The goal of this program was to write code to determine whether a poem is a limerick or not. To do this, we used be using the CMU pronunciation dictionary. NLTK is a common python library used for text processing.). We also used the NLTK library to tokenize text.
A limerick is defined as a poem with the form AABBA, where the A lines rhyme with each other, the B lines rhyme with each other (and not the A lines). (English professors may disagree with this definition, but that’s what we’re using here to keep it simple. There are also constraints on how many syllables can be in a line.)
Below is a list of questions and answers we used to frame the work of our assignment:
What does it mean for two words to rhyme? They should share the same sounds in their pronunciation except for their initial consonant sound(s). (This is a very strict definition of rhyming. This makes the assignment easier.) If one word is longer than the other, then the sounds of shorter word (except for its initial consonant cluster) should be a suffix of the sounds of the longer. To further clarify, when we say “one word is longer than the other”, we are using number of phonemes as the metric, not number of syllables or number of characters.

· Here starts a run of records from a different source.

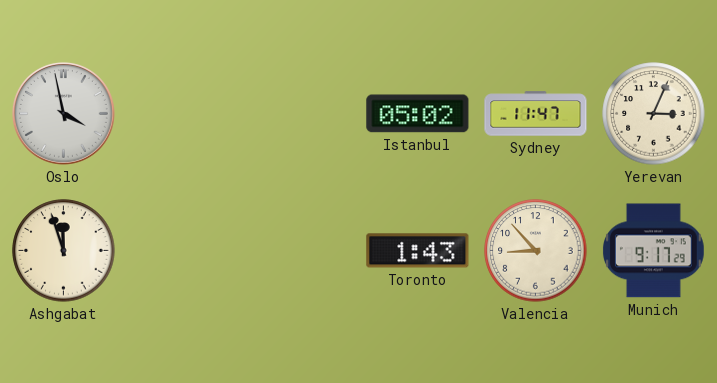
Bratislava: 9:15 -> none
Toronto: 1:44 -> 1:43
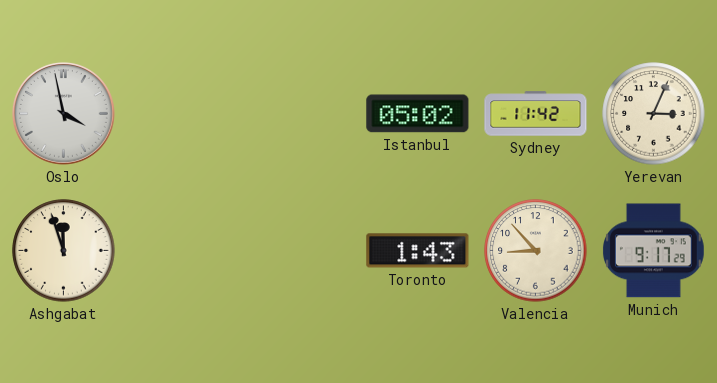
Sydney: 11:47 -> 11:42
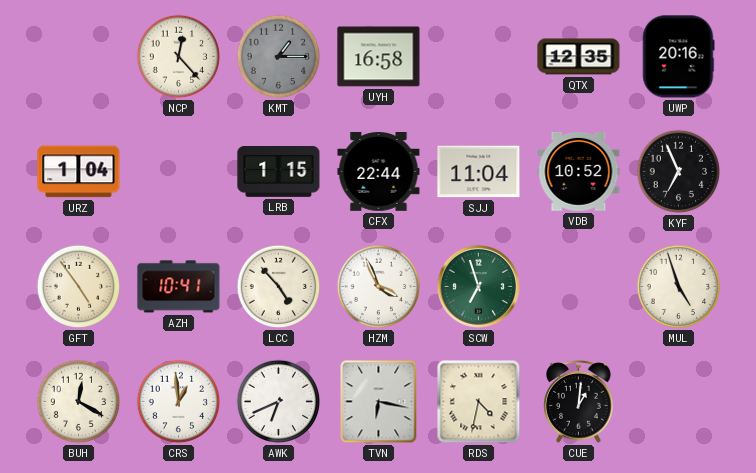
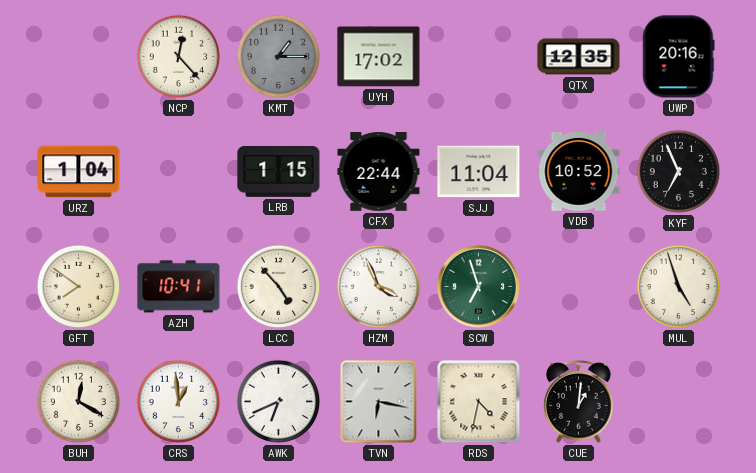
UYH: 16:58 -> 17:02
GFT: 4:54 -> 7:51
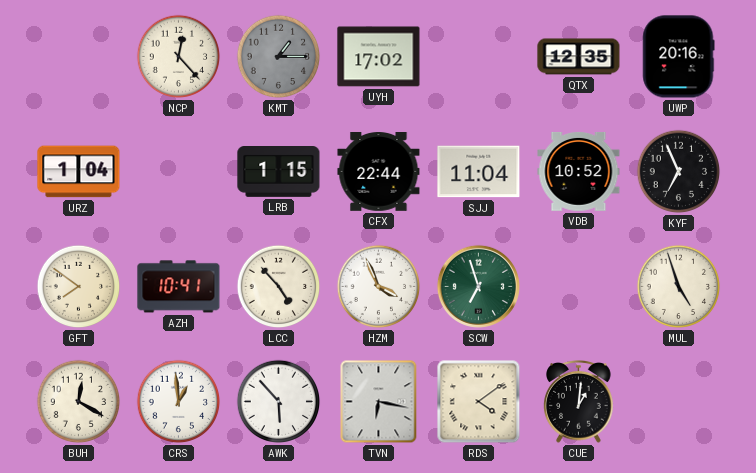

What if a word isn’t in the pronouncing dictionary? Assume it doesn’t rhyme with anything and only has one syllable.
What if a word has multiple pronunciations? If a word like “fire” has multiple pronunciations, then you should say that it rhymes with another word if any of the pronunciations rhymes.
What if a word starts with a vowel? Then it has no initial consonant, and then the entire word should be a suffix of the other word.
What about end rhymes? End rhymes are indeed a rhyme, but they make for less interesting limericks. So “conspire” and “fire” do rhyme.
What about stress? The stresses of rhymes should be consistent.
What if a word has no vowels? Then it doesn’t rhyme with anything.